Trump Travel Ban Brings Despair To Iranian Woman Living In Western Mass.
The new immigration ban is directly impacting many people, including a Greenfield, Massachusetts resident who was looking forward to a visit from her parents.
Iranian-born Vida Tayebati was looking forward to seeing her parents for the first time in two years, but with a stroke of a pen a week ago President Donald Trump effectively canceled the family reunion and instilled fear about the future.
" The life we have started now is in limbo and we don't know what is going to happen," said Tayebati, 29.
Her parents followed a lengthy process to get permission to visit her including a trip to a U.S. embassy in Turkey for an interview.
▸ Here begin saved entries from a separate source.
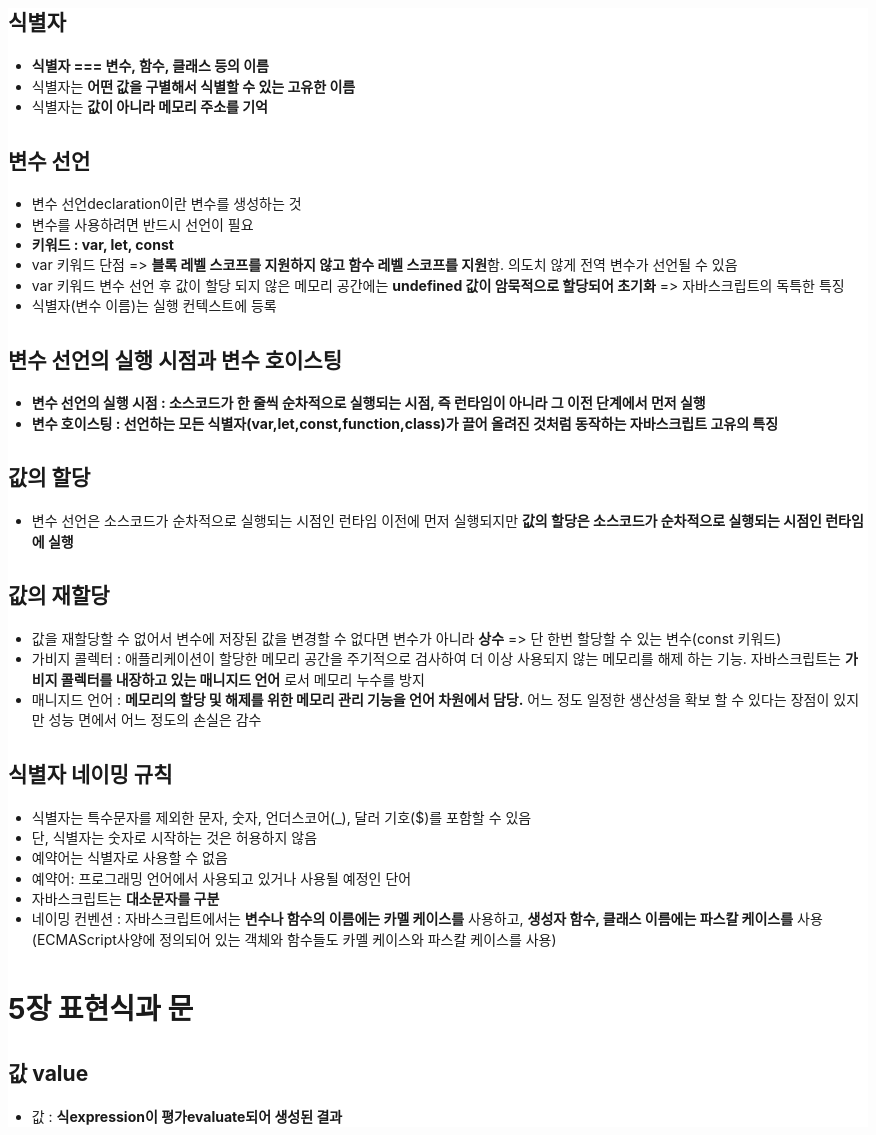 ## 식별자

- **식별자 === 변수, 함수, 클래스 등의 이름**
- 식별자는 **어떤 값을 구별해서 식별할 수 있는 고유한 이름**
- 식별자는 **값이 아니라 메모리 주소를 기억**

## 변수 선언

- 변수 선언declaration이란 변수를 생성하는 것
- 변수를 사용하려면 반드시 선언이 필요
- **키워드 : var, let, const**
- var 키워드 단점 => **블록 레벨 스코프를 지원하지 않고 함수 레벨 스코프를 지원**함. 의도치 않게 전역 변수가 선언될 수 있음
- var 키워드 변수 선언 후 값이 할당 되지 않은 메모리 공간에는 **undefined 값이 암묵적으로 할당되어 초기화** => 자바스크립트의 독특한 특징
- 식별자(변수 이름)는 실행 컨텍스트에 등록

## 변수 선언의 실행 시점과 변수 호이스팅

- **변수 선언의 실행 시점 : 소스코드가 한 줄씩 순차적으로 실행되는 시점, 즉 런타임이 아니라 그 이전 단계에서 먼저 실행**
- **변수 호이스팅 : 선언하는 모든 식별자(var,let,const,function,class)가 끌어 올려진 것처럼 동작하는 자바스크립트 고유의 특징**

## 값의 할당

- 변수 선언은 소스코드가 순차적으로 실행되는 시점인 런타임 이전에 먼저 실행되지만 **값의 할당은 소스코드가 순차적으로 실행되는 시점인 런타임에 실행**

## 값의 재할당

- 값을 재할당할 수 없어서 변수에 저장된 값을 변경할 수 없다면 변수가 아니라 **상수** => 단 한번 할당할 수 있는 변수(const 키워드)
- 가비지 콜렉터 : 애플리케이션이 할당한 메모리 공간을 주기적으로 검사하여 더 이상 사용되지 않는 메모리를 해제 하는 기능. 자바스크립트는 **가비지 콜렉터를 내장하고 있는 매니지드 언어** 로서 메모리 누수를 방지
- 매니지드 언어 : **메모리의 할당 및 해제를 위한 메모리 관리 기능을 언어 차원에서 담당.** 어느 정도 일정한 생산성을 확보 할 수 있다는 장점이 있지만 성능 면에서 어느 정도의 손실은 감수

## 식별자 네이밍 규칙

- 식별자는 특수문자를 제외한 문자, 숫자, 언더스코어(\_), 달러 기호($)를 포함할 수 있음
- 단, 식별자는 숫자로 시작하는 것은 허용하지 않음
- 예약어는 식별자로 사용할 수 없음
- 예약어: 프로그래밍 언어에서 사용되고 있거나 사용될 예정인 단어
- 자바스크립트는 **대소문자를 구분**
- 네이밍 컨벤션 : 자바스크립트에서는 **변수나 함수의 이름에는 카멜 케이스를** 사용하고, **생성자 함수, 클래스 이름에는 파스칼 케이스를** 사용(ECMAScript사양에 정의되어 있는 객체와 함수들도 카멜 케이스와 파스칼 케이스를 사용)

# 5장 표현식과 문

## 값 value

- 값 : **식expression이 평가evaluate되어 생성된 결과**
They received visas two weeks before the president signed the executive order halting all travel to the United States from Iran and six other Muslim-majority countries for 90 days.
"You have this hope of seeing your family and overnight it was taken away," Tayebati said in interview Thursday.
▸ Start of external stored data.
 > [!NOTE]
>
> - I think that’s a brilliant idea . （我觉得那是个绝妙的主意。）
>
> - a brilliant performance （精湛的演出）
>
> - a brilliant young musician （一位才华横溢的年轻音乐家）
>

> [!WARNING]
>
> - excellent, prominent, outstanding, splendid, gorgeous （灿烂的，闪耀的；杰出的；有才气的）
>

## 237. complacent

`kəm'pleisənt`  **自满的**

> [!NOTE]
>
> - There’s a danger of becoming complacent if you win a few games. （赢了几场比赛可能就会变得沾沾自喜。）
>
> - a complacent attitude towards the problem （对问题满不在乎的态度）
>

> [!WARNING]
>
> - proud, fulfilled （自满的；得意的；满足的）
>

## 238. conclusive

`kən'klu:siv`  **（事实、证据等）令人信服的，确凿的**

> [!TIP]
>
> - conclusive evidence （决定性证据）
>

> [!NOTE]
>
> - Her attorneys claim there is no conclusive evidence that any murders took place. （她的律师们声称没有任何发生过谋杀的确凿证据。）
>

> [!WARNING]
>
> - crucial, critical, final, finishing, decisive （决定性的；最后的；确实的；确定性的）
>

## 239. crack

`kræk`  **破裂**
Unless the immigration ban is lifted, her parents’ visas will expire by the time the moratorium on travel is scheduled to end.
"They are also shocked and deeply hurt," she said. " I think they still have a bit of hope that it will change."
After getting a bachelor’s degree at a university in Iran, Tayebati came to the U.S. about four years ago and earned an MFA in theater at a school in California. She formed a theater company with a classmate from Denmark and one from Gill, Ma.
Like many in her generation who were born after Iran’s Islamic Revolution, she said she was attracted to the United States because of its diversity and promise of individual freedoms.
" I am constantly thinking about thousands of people who are in pain and shock because so many Iranians came to the U.S. and settled in the U.S. after being rejected by the Iranian government. Now they can not go home," said Tayebati. " For me, I feel like I lost my second home."
For now Tayebati must remain in the United States. She can’t even risk traveling to Canada, where she has a sister. In October, she will try to extend her visa, if she can.
She said she is encouraged by the large rallies opposing the immigration ban and hopes the ACLU and other attorneys can get it overturned.
" I am faithful about that," said Tayebati.